The blue symbols for 4 Company HQ and 16 Platoon were removed and replaced with red ones. The process was repeated with 2 Platoon of 2LI.
The Brits were having a bad day, as were his countrymen fighting alongside the Coldstreamers, but despite the penetration on the left, the right side was going exactly as he had wished it would, at least so far.
One of his aides approached, holding in his hand a green chinagraph.
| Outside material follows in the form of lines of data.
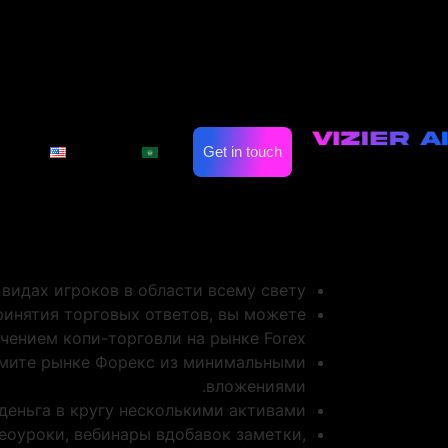
big broker авуары
же вывод средств
on
Automate Marketing
Industries
ы увериться во его верности и готовности
Get in touch
العربية
English
 а еще денежные опасности. Например, зли
емя ассигновать капитал во сырьевые вещи
е это позволит не потерять абсолютно все
g дает возможность использовать подобные
инструменты, а как Stop loss и Take profit.
видах игроков в области всему свету.
ринятия торговых ответов, вы можете
чением копи-торговли на рынке Forex.
зьмите рынке Форекс из минимальными
вложениями.
ньга в кругу несколькими активами.
еоуроки, вебинары вдобавок заметки,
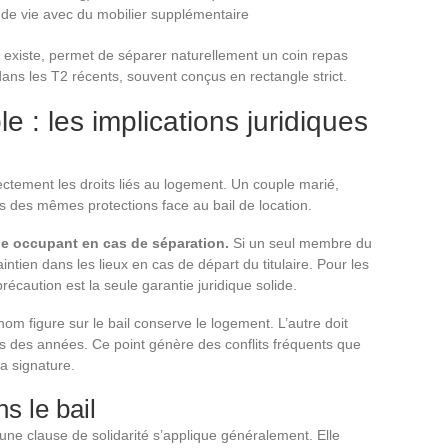
 de vie avec du mobilier supplémentaire
e existe, permet de séparer naturellement un coin repas
ans les T2 récents, souvent conçus en rectangle strict.
le : les implications juridiques
rectement les droits liés au logement. Un couple marié,
 des mêmes protections face au bail de location.
e occupant en cas de séparation.
Si un seul membre du
intien dans les lieux en cas de départ du titulaire. Pour les
écaution est la seule garantie juridique solide.
nom figure sur le bail conserve le logement. L’autre doit
uis des années. Ce point génère des conflits fréquents que
a signature.
s le bail
une clause de solidarité s’applique généralement. Elle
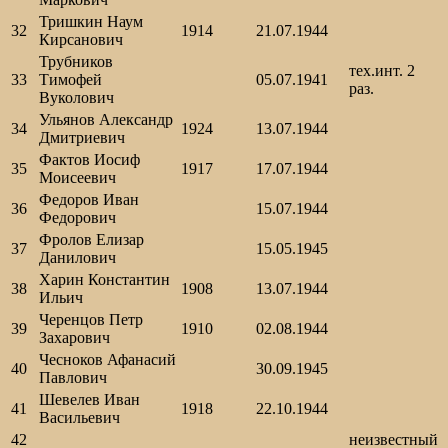
Тришкин Наум
32
1914
21.07.1944
Кирсанович
Трубников
тех.инт. 2
33
Тимофей
05.07.1941
раз.
Вуколович
Ульянов Александр
34
1924
13.07.1944
Дмитриевич
Фактов Иосиф
35
1917
17.07.1944
Моисеевич
Федоров Иван
36
15.07.1944
Федорович
Фролов Елизар
37
15.05.1945
Данилович
Харин Константин
38
1908
13.07.1944
Ильич
Черенцов Петр
39
1910
02.08.1944
Захарович
Чесноков Афанасий
40
30.09.1945
Павлович
Шевелев Иван
41
1918
22.10.1944
Васильевич
42
неизвестный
There were not that many neutrals in Europe at the moment.
“Sir, from SACEUR, in the last hour Luxemburg, Iceland and Denmark have announced their withdrawal from NATO and are believed to be suing for a separate peace.”
“The rot has started then.” General Hesher said. “The first of rats are abandoning ship.”
“There is more sir and I am also awaiting a response from the commanding officer of Eskadrille 723.” He handed across the message form from General Pierre Allain.
General Hesher read it twice and looked across at his liaison officers from the Dutch and Belgian forces.
“Has anyone from your General Staffs been in contact about the possibility of your brigades extracting themselves from the line and from further combat with the Red Army?”
Colonel Van d’Kypt of the Royal Netherlands Air Force answered for them both.
“Oddly enough we were just discussing phone calls we received on that very subject.” He continued. “Apparently no one on the General Staff of either of our countries could be reached, and someone claiming to be my governments defence minister called me direct.”